→ Work order
Although the entries contain pictures, copy only their text, exactly as written.

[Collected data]
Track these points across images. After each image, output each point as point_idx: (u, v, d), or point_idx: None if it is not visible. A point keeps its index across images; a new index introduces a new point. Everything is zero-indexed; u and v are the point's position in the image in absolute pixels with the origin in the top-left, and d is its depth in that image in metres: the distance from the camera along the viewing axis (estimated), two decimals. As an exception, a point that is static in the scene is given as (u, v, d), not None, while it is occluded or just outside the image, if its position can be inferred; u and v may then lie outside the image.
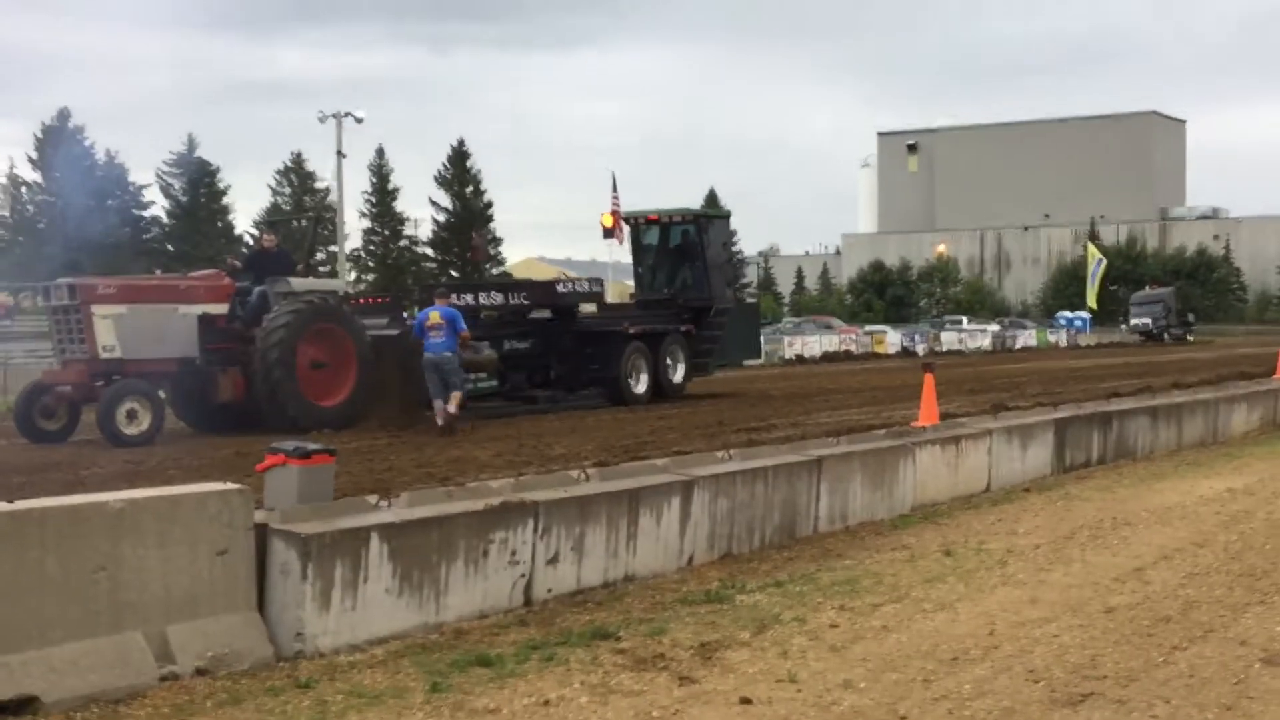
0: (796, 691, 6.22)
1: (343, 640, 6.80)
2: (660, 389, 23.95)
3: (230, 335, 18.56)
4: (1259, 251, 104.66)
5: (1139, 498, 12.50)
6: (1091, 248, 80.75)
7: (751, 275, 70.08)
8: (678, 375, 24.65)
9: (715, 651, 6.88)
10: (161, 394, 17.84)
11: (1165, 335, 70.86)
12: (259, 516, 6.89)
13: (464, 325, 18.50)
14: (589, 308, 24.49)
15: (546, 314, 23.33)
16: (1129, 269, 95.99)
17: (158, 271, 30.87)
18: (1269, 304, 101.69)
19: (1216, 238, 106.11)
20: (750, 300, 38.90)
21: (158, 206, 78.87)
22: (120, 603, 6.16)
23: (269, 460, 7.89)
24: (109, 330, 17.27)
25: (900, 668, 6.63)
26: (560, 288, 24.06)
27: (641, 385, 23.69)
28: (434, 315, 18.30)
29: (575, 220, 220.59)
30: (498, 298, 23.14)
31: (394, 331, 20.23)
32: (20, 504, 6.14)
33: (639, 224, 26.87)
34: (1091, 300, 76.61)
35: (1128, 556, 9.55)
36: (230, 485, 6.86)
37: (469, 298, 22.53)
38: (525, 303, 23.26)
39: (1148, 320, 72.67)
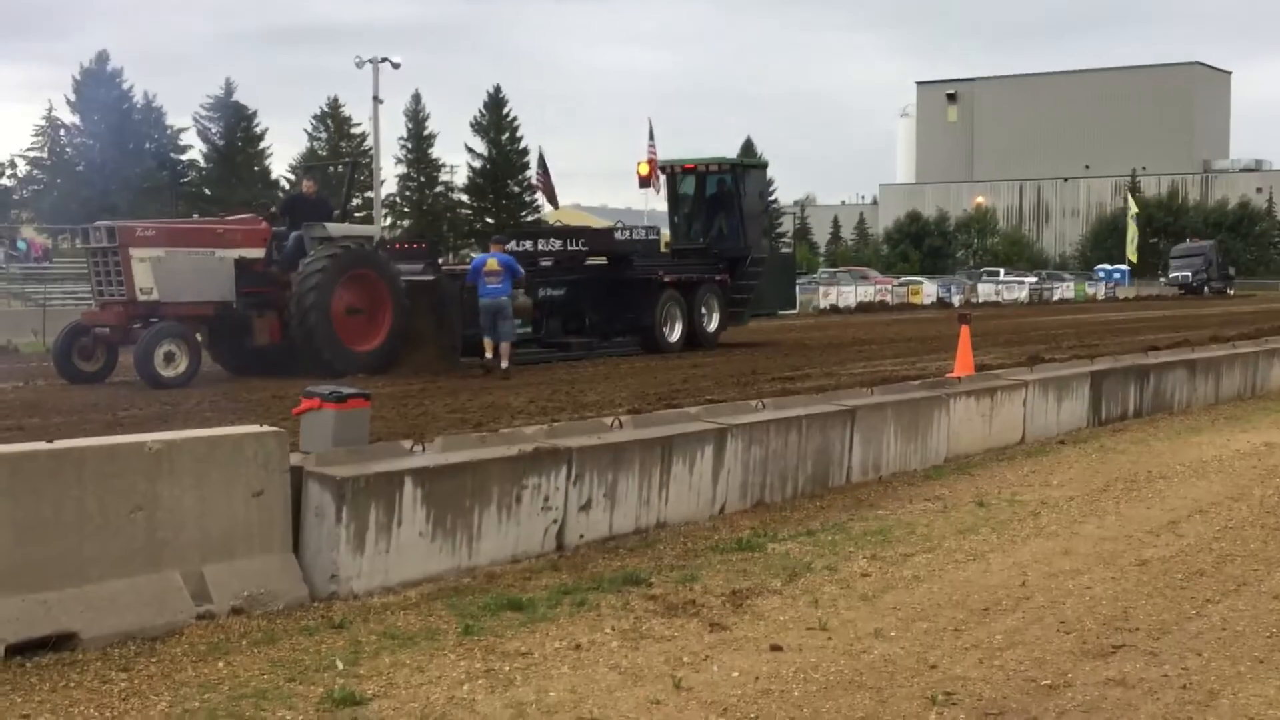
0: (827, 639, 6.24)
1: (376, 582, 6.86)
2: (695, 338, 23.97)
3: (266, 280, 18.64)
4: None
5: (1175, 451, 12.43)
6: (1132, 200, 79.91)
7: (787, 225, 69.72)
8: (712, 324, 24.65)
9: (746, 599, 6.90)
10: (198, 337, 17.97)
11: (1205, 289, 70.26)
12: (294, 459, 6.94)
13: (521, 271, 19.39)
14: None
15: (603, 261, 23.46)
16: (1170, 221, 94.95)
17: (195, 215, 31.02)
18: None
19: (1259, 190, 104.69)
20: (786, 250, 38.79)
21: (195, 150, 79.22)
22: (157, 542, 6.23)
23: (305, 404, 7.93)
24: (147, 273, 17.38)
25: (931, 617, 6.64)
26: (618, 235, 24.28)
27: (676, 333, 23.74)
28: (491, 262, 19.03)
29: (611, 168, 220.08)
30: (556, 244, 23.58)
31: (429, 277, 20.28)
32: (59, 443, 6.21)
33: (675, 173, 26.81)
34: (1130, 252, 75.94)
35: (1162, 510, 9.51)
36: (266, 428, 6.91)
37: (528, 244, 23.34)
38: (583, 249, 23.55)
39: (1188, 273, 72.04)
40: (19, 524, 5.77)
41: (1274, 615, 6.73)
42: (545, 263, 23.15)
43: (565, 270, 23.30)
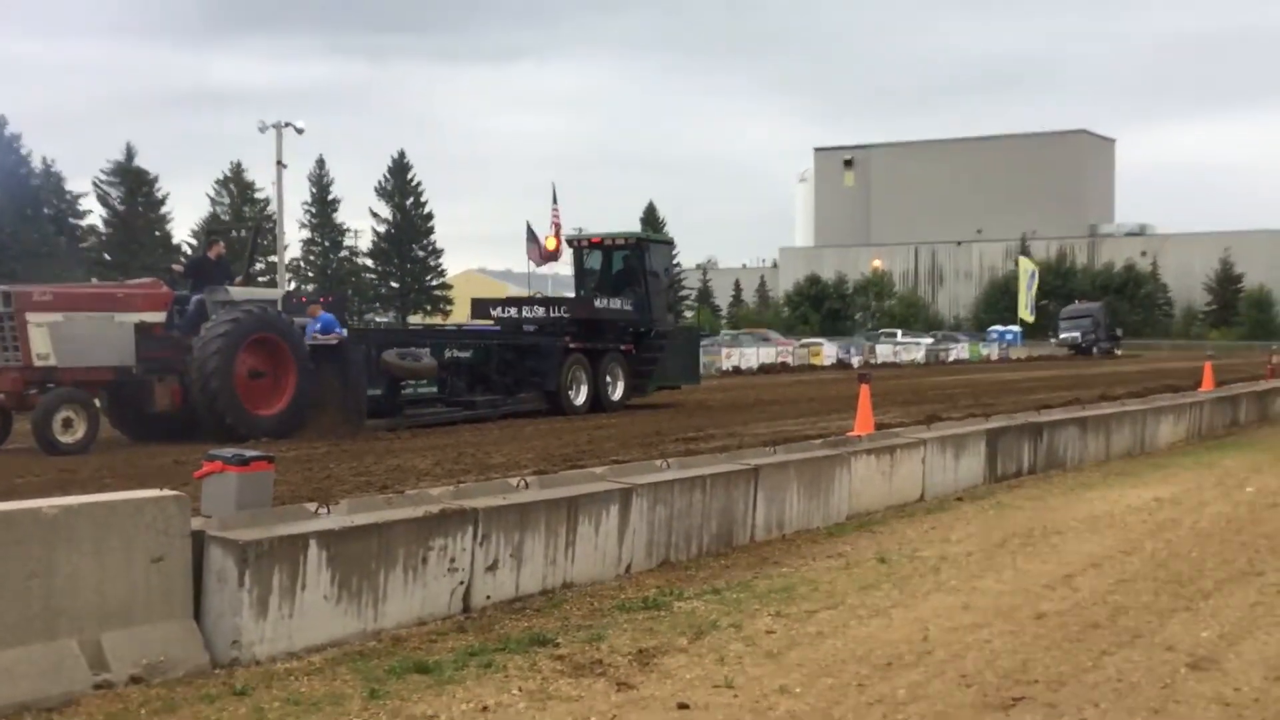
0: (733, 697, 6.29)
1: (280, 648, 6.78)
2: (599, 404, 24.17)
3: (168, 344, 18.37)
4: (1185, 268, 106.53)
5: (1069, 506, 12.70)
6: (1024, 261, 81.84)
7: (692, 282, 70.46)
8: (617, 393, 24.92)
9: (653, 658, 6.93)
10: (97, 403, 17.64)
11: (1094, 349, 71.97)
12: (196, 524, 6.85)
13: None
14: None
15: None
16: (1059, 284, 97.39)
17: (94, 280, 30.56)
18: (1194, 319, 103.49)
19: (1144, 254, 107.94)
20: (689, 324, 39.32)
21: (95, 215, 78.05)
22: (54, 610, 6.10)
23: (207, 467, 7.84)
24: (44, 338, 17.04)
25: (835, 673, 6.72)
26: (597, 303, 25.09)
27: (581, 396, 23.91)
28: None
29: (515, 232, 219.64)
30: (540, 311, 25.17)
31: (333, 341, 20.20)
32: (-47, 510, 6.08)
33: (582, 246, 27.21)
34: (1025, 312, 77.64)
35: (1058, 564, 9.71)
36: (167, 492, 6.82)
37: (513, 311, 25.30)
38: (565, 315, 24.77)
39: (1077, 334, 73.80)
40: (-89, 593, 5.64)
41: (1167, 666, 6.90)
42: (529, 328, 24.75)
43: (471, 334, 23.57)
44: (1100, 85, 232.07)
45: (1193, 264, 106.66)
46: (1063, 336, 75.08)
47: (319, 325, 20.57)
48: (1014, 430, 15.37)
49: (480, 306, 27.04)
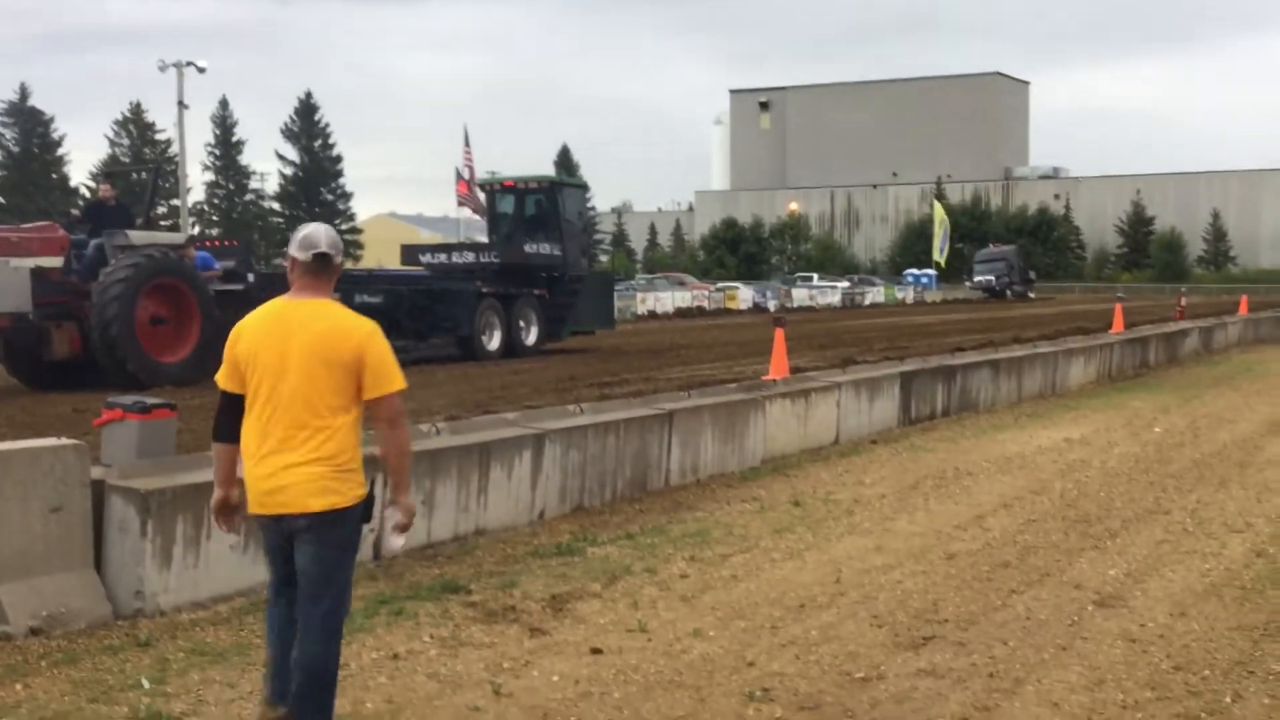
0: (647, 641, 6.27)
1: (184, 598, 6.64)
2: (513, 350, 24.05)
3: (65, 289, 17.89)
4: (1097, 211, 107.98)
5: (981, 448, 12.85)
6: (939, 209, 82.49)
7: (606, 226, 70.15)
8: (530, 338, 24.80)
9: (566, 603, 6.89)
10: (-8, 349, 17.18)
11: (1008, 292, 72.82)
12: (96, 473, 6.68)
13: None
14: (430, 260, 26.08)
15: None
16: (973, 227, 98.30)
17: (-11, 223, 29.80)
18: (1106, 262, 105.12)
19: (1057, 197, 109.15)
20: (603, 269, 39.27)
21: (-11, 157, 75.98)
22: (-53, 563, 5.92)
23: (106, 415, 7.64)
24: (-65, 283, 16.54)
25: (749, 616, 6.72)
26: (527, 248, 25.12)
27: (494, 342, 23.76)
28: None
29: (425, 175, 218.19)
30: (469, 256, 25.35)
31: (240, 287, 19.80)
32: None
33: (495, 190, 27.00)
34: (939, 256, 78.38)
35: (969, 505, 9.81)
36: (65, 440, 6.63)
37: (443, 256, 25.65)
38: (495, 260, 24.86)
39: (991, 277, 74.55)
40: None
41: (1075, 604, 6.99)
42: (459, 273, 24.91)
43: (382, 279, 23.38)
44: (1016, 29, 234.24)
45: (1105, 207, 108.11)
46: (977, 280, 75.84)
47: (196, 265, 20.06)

→ Problem solution
Track these points across images. After each image, output each point as point_idx: (u, v, d), or point_idx: None if it is not visible. A point keeps its index across images; a new index introduces a new point. Everything is zero-indexed; u and v are the point's position in the image in absolute pixels with the origin in the top-left, and d is its depth in that image in metres: the distance from the camera along the viewing axis (estimated), two decimals. As an exception, a point that is static in the scene is given as (u, v, d), not None, while it is occluded or just outside the image, if its position can be inferred; u and v may then lie outside the image.
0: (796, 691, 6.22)
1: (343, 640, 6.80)
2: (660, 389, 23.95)
3: (230, 335, 18.56)
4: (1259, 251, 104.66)
5: (1139, 498, 12.50)
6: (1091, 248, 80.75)
7: (751, 275, 70.08)
8: (678, 375, 24.65)
9: (715, 651, 6.88)
10: (161, 394, 17.84)
11: (1165, 335, 70.86)
12: (259, 516, 6.89)
13: (464, 325, 18.50)
14: (589, 308, 24.49)
15: (546, 314, 23.33)
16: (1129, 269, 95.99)
17: (158, 271, 30.87)
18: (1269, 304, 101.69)
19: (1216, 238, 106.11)
20: (750, 300, 38.90)
21: (158, 206, 78.87)
22: (120, 603, 6.16)
23: (269, 460, 7.89)
24: (109, 330, 17.27)
25: (900, 668, 6.63)
26: (560, 288, 24.06)
27: (641, 385, 23.69)
28: (434, 315, 18.30)
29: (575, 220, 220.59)
30: (498, 298, 23.14)
31: (394, 331, 20.23)
32: (20, 504, 6.14)
33: (639, 224, 26.87)
34: (1091, 300, 76.61)
35: (1128, 556, 9.55)
36: (230, 485, 6.86)
37: (469, 298, 22.53)
38: (525, 303, 23.26)
39: (1148, 320, 72.67)
0: (827, 639, 6.24)
1: (376, 582, 6.86)
2: (695, 338, 23.97)
3: (266, 280, 18.64)
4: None
5: (1175, 451, 12.43)
6: (1132, 200, 79.91)
7: (787, 225, 69.72)
8: (712, 324, 24.65)
9: (746, 599, 6.90)
10: (198, 337, 17.97)
11: (1205, 289, 70.26)
12: (294, 459, 6.94)
13: (521, 271, 19.39)
14: None
15: (603, 261, 23.46)
16: (1170, 221, 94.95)
17: (195, 215, 31.02)
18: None
19: (1259, 190, 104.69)
20: (786, 250, 38.79)
21: (195, 150, 79.22)
22: (157, 542, 6.23)
23: (305, 404, 7.93)
24: (147, 273, 17.38)
25: (931, 617, 6.64)
26: (618, 235, 24.28)
27: (676, 333, 23.74)
28: (491, 262, 19.03)
29: (611, 168, 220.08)
30: (556, 244, 23.58)
31: (429, 277, 20.28)
32: (59, 443, 6.21)
33: (675, 173, 26.81)
34: (1130, 252, 75.94)
35: (1162, 510, 9.51)
36: (266, 428, 6.91)
37: (528, 244, 23.34)
38: (583, 249, 23.55)
39: (1188, 273, 72.04)
40: (19, 524, 5.77)
41: (1274, 615, 6.73)
42: (545, 263, 23.15)
43: (565, 270, 23.30)
0: (733, 697, 6.29)
1: (280, 648, 6.78)
2: (599, 404, 24.17)
3: (168, 344, 18.37)
4: (1185, 268, 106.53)
5: (1069, 506, 12.70)
6: (1024, 261, 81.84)
7: (692, 282, 70.46)
8: (617, 393, 24.92)
9: (653, 658, 6.93)
10: (97, 403, 17.64)
11: (1094, 349, 71.97)
12: (196, 524, 6.85)
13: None
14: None
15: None
16: (1059, 284, 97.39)
17: (94, 280, 30.56)
18: (1194, 319, 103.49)
19: (1144, 254, 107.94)
20: (689, 324, 39.32)
21: (95, 215, 78.05)
22: (54, 610, 6.10)
23: (207, 467, 7.84)
24: (44, 338, 17.04)
25: (835, 673, 6.72)
26: (597, 303, 25.09)
27: (581, 396, 23.91)
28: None
29: (515, 232, 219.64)
30: (540, 311, 25.17)
31: (333, 341, 20.20)
32: (-47, 510, 6.08)
33: (582, 246, 27.21)
34: (1025, 312, 77.64)
35: (1058, 564, 9.71)
36: (167, 492, 6.82)
37: (513, 311, 25.30)
38: (565, 315, 24.77)
39: (1077, 334, 73.80)
40: (-89, 593, 5.64)
41: (1167, 666, 6.90)
42: (529, 328, 24.75)
43: (471, 334, 23.57)
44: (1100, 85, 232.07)
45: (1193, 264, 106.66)
46: (1063, 336, 75.08)
47: (319, 325, 20.57)
48: (1014, 430, 15.37)
49: (480, 306, 27.04)
0: (647, 641, 6.27)
1: (184, 598, 6.64)
2: (513, 350, 24.05)
3: (65, 289, 17.89)
4: (1097, 211, 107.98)
5: (981, 448, 12.85)
6: (939, 209, 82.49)
7: (606, 226, 70.15)
8: (530, 338, 24.80)
9: (566, 603, 6.89)
10: (-8, 349, 17.18)
11: (1008, 292, 72.82)
12: (96, 473, 6.68)
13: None
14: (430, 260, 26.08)
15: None
16: (973, 227, 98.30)
17: (-11, 223, 29.80)
18: (1106, 262, 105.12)
19: (1057, 197, 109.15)
20: (603, 269, 39.27)
21: (-11, 157, 75.98)
22: (-53, 563, 5.92)
23: (106, 415, 7.64)
24: (-65, 283, 16.54)
25: (749, 616, 6.72)
26: (527, 248, 25.12)
27: (494, 342, 23.76)
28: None
29: (425, 175, 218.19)
30: (469, 256, 25.35)
31: (240, 287, 19.80)
32: None
33: (495, 190, 27.00)
34: (939, 256, 78.38)
35: (969, 505, 9.81)
36: (65, 440, 6.63)
37: (443, 256, 25.65)
38: (495, 260, 24.86)
39: (991, 277, 74.55)
40: None
41: (1075, 604, 6.99)
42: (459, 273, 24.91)
43: (382, 279, 23.38)
44: (1016, 29, 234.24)
45: (1105, 207, 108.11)
46: (977, 280, 75.84)
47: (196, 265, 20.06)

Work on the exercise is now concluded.